UNE IMPULSION NOUVELLE POUR LES MUSICIENS ET LES FACTEURS D'ORGUES
Dans un contexte d'intérêt grandissant pour l'interprétation de la musique ancienne sur instruments d'époque ou leurs copies, la reconstruction de l’orgue de Saint-Séverin fut un événement national et plus. Le rayonnement des organistes titulaires (Michel CHAPUIS, Jacques MARICHAL, Francis CHAPELET, André ISOIR, Jean BOYER…), personnalités très investies dans ce mouvement de redécouverte, assura à l'instrument une notoriété et une influence déterminante sur l'évolution de la facture d'orgues des dernières décennies du
XXᵉ siècle, sur tout un mouvement de restauration des instruments anciens, et galvanisa l’intérêt pour l’interprétation historiquement informée des répertoires anciens, notamment auprès des jeunes générations. Il faut également citer, dans ce mouvement, le travail essentiel du musicologue Jean SAINT-ARROMAN, dont le nom est associé à cette tribune où il enseigna l'interprétation du répertoire classique français aux côtés de Michel CHAPUIS pendant des années à une pléiade de jeunes musiciens dont beaucoup sont devenus des organistes de premier plan. Des interprètes de renommée mondiale furent inviter à jouer l’instrument ; on citera en particulier Helmut WALCHA, pionnier de l’interprétation de BACH sur instruments d’époque, qui vint pour la première fois en France donner trois récitals dont le succès fut retentissant.

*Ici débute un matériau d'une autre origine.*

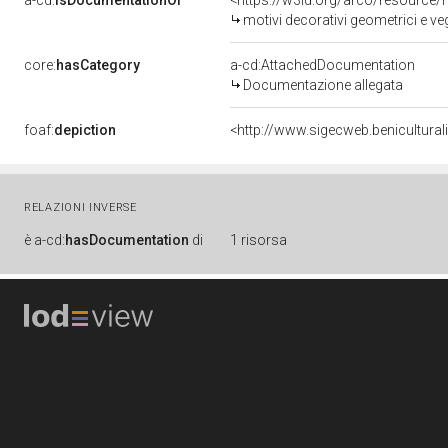
a-cd:
isDocumentationOf
<https://w3id.org/arco/resource/
motivi decorativi geometrici e v
core:
hasCategory
a-cd:AttachedDocumentation
Documentazione allegata
foaf:
depiction
<http://www.sigecweb.benicultur
RELAZIONI INVERSE
è
a-cd:
hasDocumentation
di
1 risorsa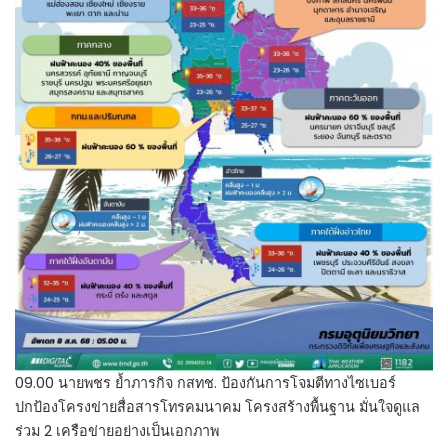
09.00 นายพชร ย้ำภารกิจ กสทช. ป้องกันการโจมตีทางไซเบอร์
ปกป้องโครงข่ายสื่อสารโทรคมนาคม โครงสร้างพื้นฐาน มั่นใจดูแล
ร่วม 2 เครือข่ายอย่างเป็นเอกภาพ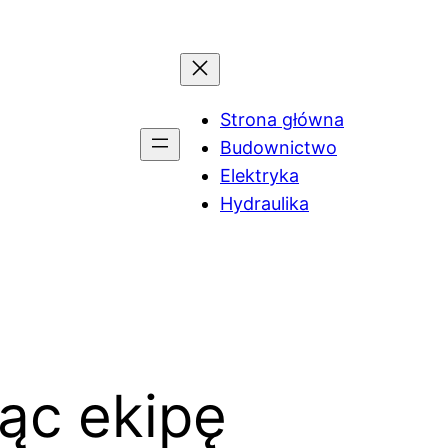
Strona główna
Budownictwo
Elektryka
Hydraulika
ąc ekipę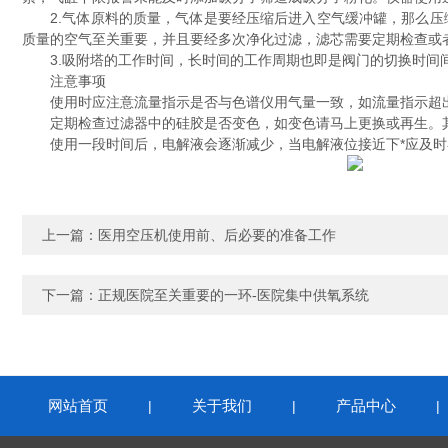
2.气体原料的质量，气体是要经压缩后进入空气缓冲罐，那么压缩
质量的空气至关重要，并且要经多次净化过滤，滤芯需要定期检查或
3.吸附塔的工作时间，长时间的工作周期也即是阀门的切换时间间
注意事项
使用时应注意流量指示是否与色谱仪用气量一致，如流量指示超出
定期检查过滤器中的硅胶是否变色，如变色请马上更换或再生。其
使用一段时间后，电解液会逐渐减少，当电解液位接近下*应及时
上一篇：
医用空压机使用前、后必要的准备工作
下一篇：
正规医院至关重要的一环-医院集中供氧系统
网站首页
关于我们
产品中心
|
|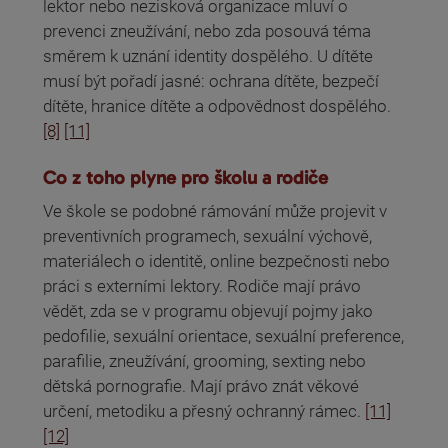
lektor nebo nezisková organizace mluví o
prevenci zneužívání, nebo zda posouvá téma
směrem k uznání identity dospělého. U dítěte
musí být pořadí jasné: ochrana dítěte, bezpečí
dítěte, hranice dítěte a odpovědnost dospělého.
[8]
[11]
Co z toho plyne pro školu a rodiče
Ve škole se podobné rámování může projevit v
preventivních programech, sexuální výchově,
materiálech o identitě, online bezpečnosti nebo
práci s externími lektory. Rodiče mají právo
vědět, zda se v programu objevují pojmy jako
pedofilie, sexuální orientace, sexuální preference,
parafilie, zneužívání, grooming, sexting nebo
dětská pornografie. Mají právo znát věkové
určení, metodiku a přesný ochranný rámec.
[11]
[12]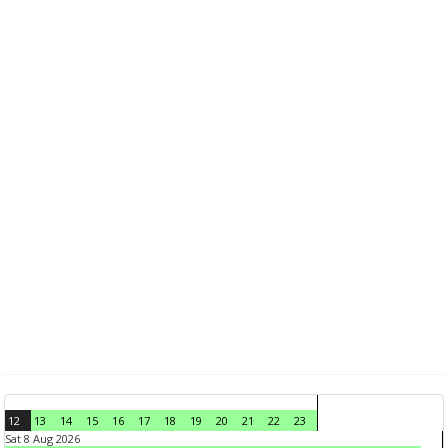
12
13
14
15
16
17
18
19
20
21
22
23
Sat 8 Aug 2026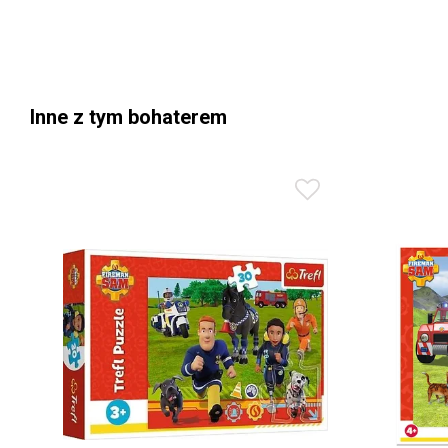
Inne z tym bohaterem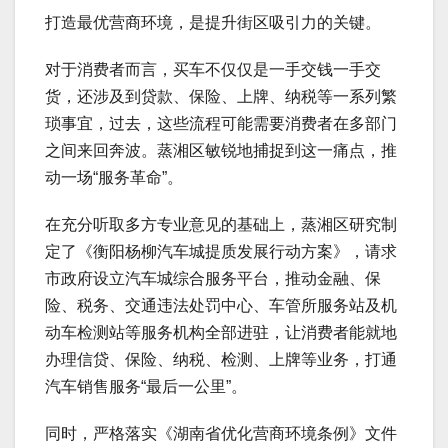
打造最优营商环境，是提升街区吸引力的关键。
对于消费者而言，买车不仅仅是一手交钱一手交
货，还涉及到贷款、保险、上牌、纳税等一系列繁
琐事宜，过去，这些流程可能需要消费者在多部门
之间来回奔波。蒸湘区敏锐地捕捉到这一痛点，推
动一场“服务革命”。
在充分听取多方专业意见的基础上，蒸湘区研究制
定了《衡阳杨柳汽车城提质发展行动方案》，请求
市政府设立汽车城综合服务平台，推动金融、保
险、税务、交通违法处罚中心、车管所服务站及机
动车检测站等服务机构全部进驻，让消费者能就地
办理信贷、保险、纳税、检测、上牌等业务，打通
汽车销售服务“最后一公里”。
同时，严格落实《湖南省优化营商环境条例》文件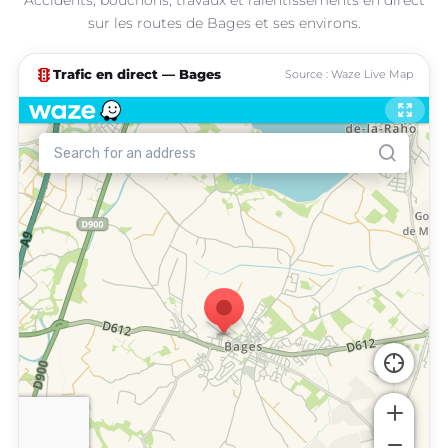
sur les routes de Bages et ses environs.
traffic
Trafic en direct — Bages
Source : Waze Live Map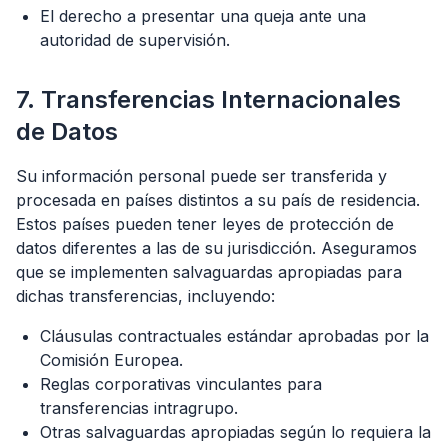
El derecho a presentar una queja ante una
autoridad de supervisión.
7. Transferencias Internacionales
de Datos
Su información personal puede ser transferida y
procesada en países distintos a su país de residencia.
Estos países pueden tener leyes de protección de
datos diferentes a las de su jurisdicción. Aseguramos
que se implementen salvaguardas apropiadas para
dichas transferencias, incluyendo:
Cláusulas contractuales estándar aprobadas por la
Comisión Europea.
Reglas corporativas vinculantes para
transferencias intragrupo.
Otras salvaguardas apropiadas según lo requiera la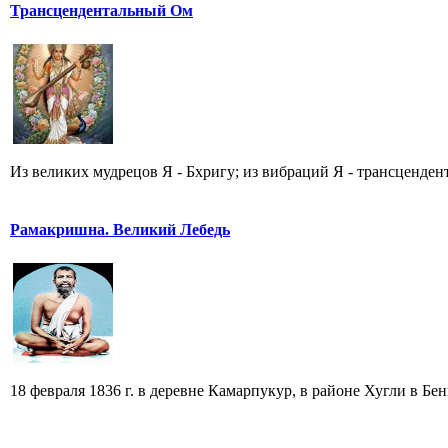
Трансцендентальный Ом
Из великих мудрецов Я - Бхригу; из вибраций Я - трансценден
Рамакришна. Великий Лебедь
18 февраля 1836 г. в деревне Камарпукур, в районе Хугли в Б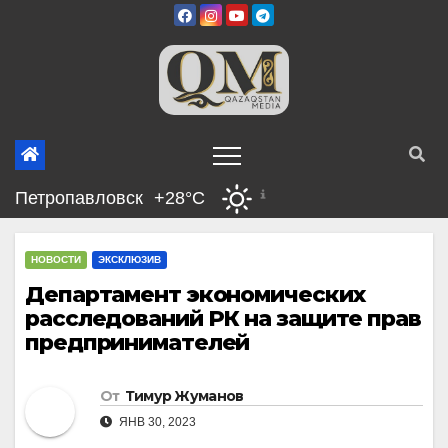
Перейти
к
содержимому
Петропавловск
+28°C
НОВОСТИ
ЭКСКЛЮЗИВ
Департамент экономических
расследований РК на защите прав
предпринимателей
От
Тимур Жуманов
ЯНВ 30, 2023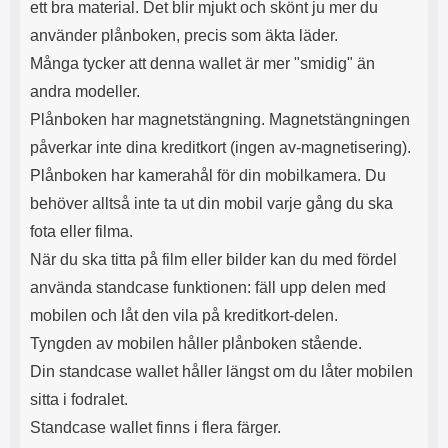
ett bra material. Det blir mjukt och skönt ju mer du
s
e
m
m
använder plånboken, precis som äkta läder.
i
e
Många tycker att denna wallet är mer "smidig" än
d
d
i
U
andra modeller.
g
S
Plånboken har magnetstängning. Magnetstängningen
a
B
t
&
påverkar inte dina kreditkort (ingen av-magnetisering).
r
U
Plånboken har kamerahål för din mobilkamera. Du
å
S
d
B
behöver alltså inte ta ut din mobil varje gång du ska
l
T
fota eller filma.
ö
y
s
p
När du ska titta på film eller bilder kan du med fördel
a
e
använda standcase funktionen: fäll upp delen med
h
-
ö
C
mobilen och låt den vila på kreditkort-delen.
r
u
Tyngden av mobilen håller plånboken stående.
l
t
u
g
Din standcase wallet håller längst om du låter mobilen
r
å
sitta i fodralet.
a
n
Standcase wallet finns i flera färger.
r
g
i
.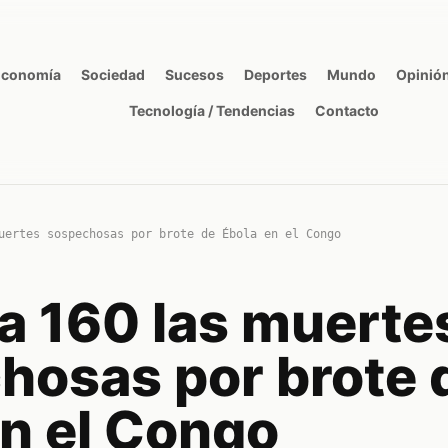
Economía
Sociedad
Sucesos
Deportes
Mundo
Opinió
Tecnología / Tendencias
Contacto
uertes sospechosas por brote de Ébola en el Congo
 a 160 las muerte
hosas por brote 
en el Congo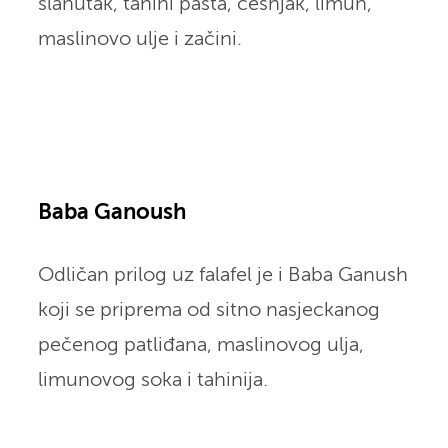
slanutak, tahini pasta, češnjak, limun,
maslinovo ulje i začini.
Baba Ganoush
Odličan prilog uz falafel je i Baba Ganush
koji se priprema od sitno nasjeckanog
pečenog patliđana, maslinovog ulja,
limunovog soka i tahinija.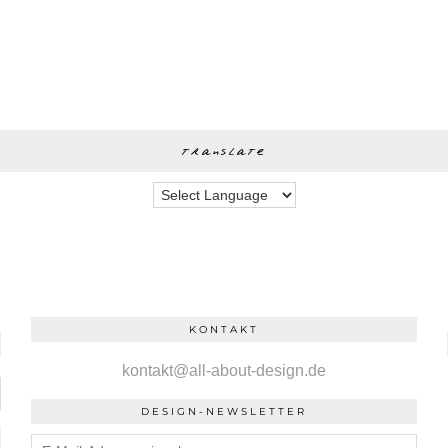
translate
KONTAKT
kontakt@all-about-design.de
DESIGN-NEWSLETTER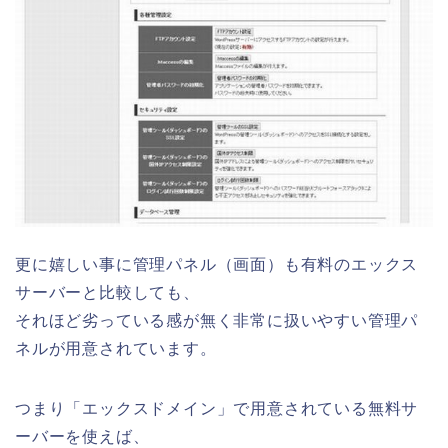
更に嬉しい事に管理パネル（画面）も有料のエックス
サーバーと比較しても、
それほど劣っている感が無く非常に扱いやすい管理パ
ネルが用意されています。
つまり「エックスドメイン」で用意されている無料サ
ーバーを使えば、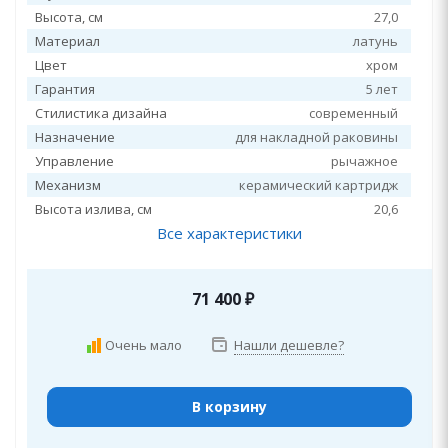
Высота, см
27,0
Материал
латунь
Цвет
хром
Гарантия
5 лет
Стилистика дизайна
современный
Назначение
для накладной раковины
Управление
рычажное
Механизм
керамический картридж
Высота излива, см
20,6
Все характеристики
71 400
₽
Очень мало
Нашли дешевле?
В корзину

On réalise difficilement aujourd’hui combien le projet de Michel CHAPUIS de revenir à un orgue ancien était alors révolutionnaire et isolé. Le facteur Alfred KERN, possédant déjà alors une belle connaissance des instruments anciens, était si peu connu que Michel CHAPUIS dut se porter garant de sa solidité financière sur ses deniers personnels pour que le projet soit accepté par la Ville de Paris... Le résultat des travaux fut un tel succès que la  démarche du retour vers un état antérieur (notamment classique) devint rapidement un modèle pour d’innombrables instruments dans les décennies qui suivirent.

L'ORGUE LITURGIQUE
Le rayonnement de l’instrument est aussi dû à sa place dans la liturgie à Saint-Séverin. La paroisse a été, sur le plan de la musique liturgique, un lieu de réflexion et d'innovation majeur à la suite du concile Vatican II (qui instituait une participation notablement accrue des fidèles), grâce à des équipes de prêtres et de musiciens particulièrement dynamiques et féconds. Ainsi a été créé un véritable répertoire de chants de Saint-Séverin qui n'aurait pu en outre voir le jour sans une assemblée réactive et enthousiaste. L’orgue, par ses caractéristiques, pouvait tenir un rôle parfaitement intégré et important dans cette liturgie ; l’organiste, accompagnant régulièrement des chants du répertoire des chorals, a souvent l’occasion d’interpréter des pièces écrites sur ces chorals ; par ailleurs la place donnée à l’orgue pour soutenir les fidèles dans leur prière et pour accompagner des actions de la liturgie (processions, offertoire, communion…) est ici particulièrement importante et fournit des occasions permanentes d’improviser, ce pour quoi l’instrument a entre autres été conçu. La liturgie de Saint-Séverin est devenue pour des générations de musiciens français et européens un nouveau modèle d'inspiration. C’est ici que bien des vocations d’organistes liturgiques sont nées ou se sont affirmées.

L'HISTOIRE CONTINUE

Après quasiment un demi-siècle, l'orgue fut restauré en 2011 par les facteurs Quentin BLUMENROEDER, Dominique THOMAS et Jean-Marie TRICOTEAUX dans un respect total de l'œuvre de Kern, alors que pourtant les techniques de reconstitution d'instruments anciens avaient énormément évolué entre-temps. Il n'était pas question de transformer ce que tous reconnaissaient comme un chef-d'œuvre qui faisait date dans l'histoire de la facture d'orgues.

 

Pareille réussite, toujours aussi exemplaire 60 ans plus tard, n'aurait pas été possible sans les profondes connaissances de Michel CHAPUIS, sans sa ténacité ni son audace, ni sans l'expérience, la prudence et le talent d'Alfred KERN.